Without the notion of Providence, we become utilitarians, consequentialists, and all ethics becomes a matter of expediency. And when morals becomes a matter of expediency, it is no longer morals. Indeed, in this warped sense of reality, where God's Providence is rejected, to insist on moral scruples is to be selfish. One is expected to sacrifice one's conscience for the greater good.

The Triumph of Divine Providence by Pietro da Cortona (1633-39)

This was brought to me with great force during law school some years ago. At issue was St. Thomas More, and his refusal to take the Oath of Supremacy, whereby Henry VIII sought to make himself head of the Church. St. Thomas More's act of conscience led to his death and the poverty of his family My law professor refused to acknowledge the moral absolute of Thomas More's conscience. Selfish he was, she pontificated with more assurance than any Pope, inasmuch as he should have abandoned his religious scruples for the greater good of his wife and his family. St. Thomas More should have done evil, so that good may come. My law school professor had no trust in Providence. She was a secular humanist, and she had accepted the impossible burden that man was responsible for saving himself, for curing all injustices, for every single consequence of his act, intended or unintended, foreseen or unforeseen.
And if there is no God, why not? The motto "Do the right thing and let God take care of the consequences" makes sense only on the assurance that He will take care of the consequences. Without that assurance, doing the right thing means taking care of the consequences--or trying to. And so unless there is providence, the urge to do good irresistibly consorts with evil. Unless God is just, our justice becomes unhinged.
Budziszewski (2003), 70. Without belief in a Providential God, we cannot accept the notion that God can bring good out of evil, and so we assume the obligation to prevent all evil or promote all good, even if it requires us doing a little evil. Classic examples of virtue become obscene, and so we cringe at hearing the teachings of St. Ignatius of Loyola, or St. Theresa of Avila, or Blessed John Henry Cardinal Newman.
I would not make a decision to set about committing a venial sin, even for the whole of creation . . . . (Spiritual Exercises, 2nd Week, 165/66) [que por todo lo criado ni porque la vida me quitasen, no sea en deliberar de hacer un peccado venial]

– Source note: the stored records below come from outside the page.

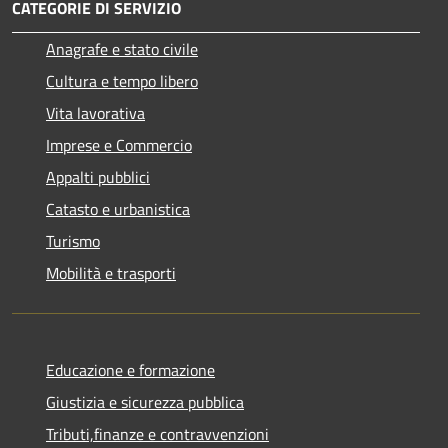
CATEGORIE DI SERVIZIO
Anagrafe e stato civile
Cultura e tempo libero
Vita lavorativa
Imprese e Commercio
Appalti pubblici
Catasto e urbanistica
Turismo
Mobilità e trasporti
Educazione e formazione
Giustizia e sicurezza pubblica
Tributi,finanze e contravvenzioni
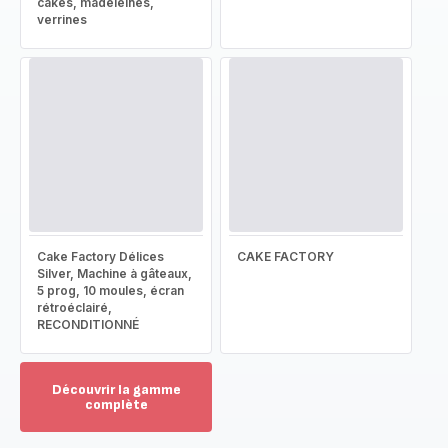
cakes, madeleines,
verrines
Cake Factory Délices
CAKE FACTORY
Silver, Machine à gâteaux,
5 prog, 10 moules, écran
rétroéclairé,
RECONDITIONNÉ
Découvrir la gamme
complète
Voir
plus...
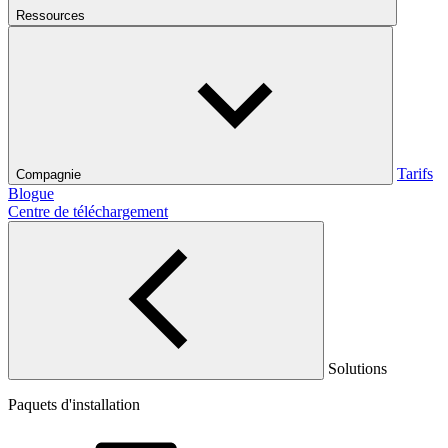
Ressources
Tarifs
Compagnie
Blogue
Centre de téléchargement
Solutions
Paquets d'installation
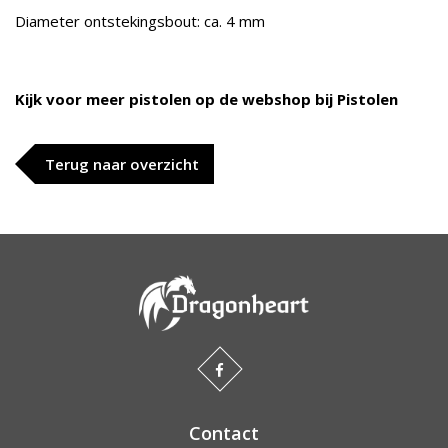
Diameter ontstekingsbout: ca. 4 mm
Kijk voor meer pistolen op de webshop bij Pistolen
Terug naar overzicht
Contact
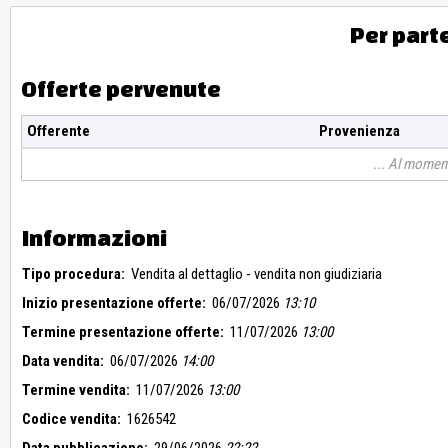
Per part
Offerte pervenute
Offerente
Provenienza
Al moment
Informazioni
Tipo procedura:
Vendita al dettaglio - vendita non giudiziaria
Inizio presentazione offerte:
06/07/2026
13:10
Termine presentazione offerte:
11/07/2026
13:00
Data vendita:
06/07/2026
14:00
Termine vendita:
11/07/2026
13:00
Codice vendita:
1626542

Follow the advice [to please God and follow his law] until you find that you have such a fixed determination not to offend the Lord that you would rather lose a thousand lives, and be persecuted by the whole world, than commit one mortal sin. (Way of Perfection, Chapter 41) [Tened esta cuenta y aviso -que importa mucho- que no os descuidéis hasta que os veáis con tan gran determinación de no ofender al Señor, que perderíais mil vidas antes que hacer un pecado mortal]

The Church holds it better for sun and moon to drop from Heaven, for the earth to fail, and for all the many millions on it to die of starvation in the most extreme agony . . . than that one soul . . . should commit one single venial sin, should tell one willful untruth or should steal one poor farthing without excuse. (Apologia pro vita sua)

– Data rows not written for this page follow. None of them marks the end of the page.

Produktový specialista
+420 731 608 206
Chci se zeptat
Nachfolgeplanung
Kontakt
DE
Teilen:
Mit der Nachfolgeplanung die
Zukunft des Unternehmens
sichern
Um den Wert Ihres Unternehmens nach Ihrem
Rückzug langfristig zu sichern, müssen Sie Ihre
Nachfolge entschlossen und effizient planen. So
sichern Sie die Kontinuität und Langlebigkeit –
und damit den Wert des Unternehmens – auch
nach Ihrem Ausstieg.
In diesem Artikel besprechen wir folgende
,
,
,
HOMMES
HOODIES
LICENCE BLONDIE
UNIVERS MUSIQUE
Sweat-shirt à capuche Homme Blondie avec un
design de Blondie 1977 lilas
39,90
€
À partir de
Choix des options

Our justice becomes unhinged; indeed, it becomes injustice. Our morality becomes unhinged, and we become immoral. We start allowing contraception, divorce and remarriage, killing babies, killing the old and infirm and comatose, lying, killing innocent civilians with atom bombs or suicide bombs, putting Jews and others into gas ovens, and cutting off the heads of those we think are kuffar, unbelievers.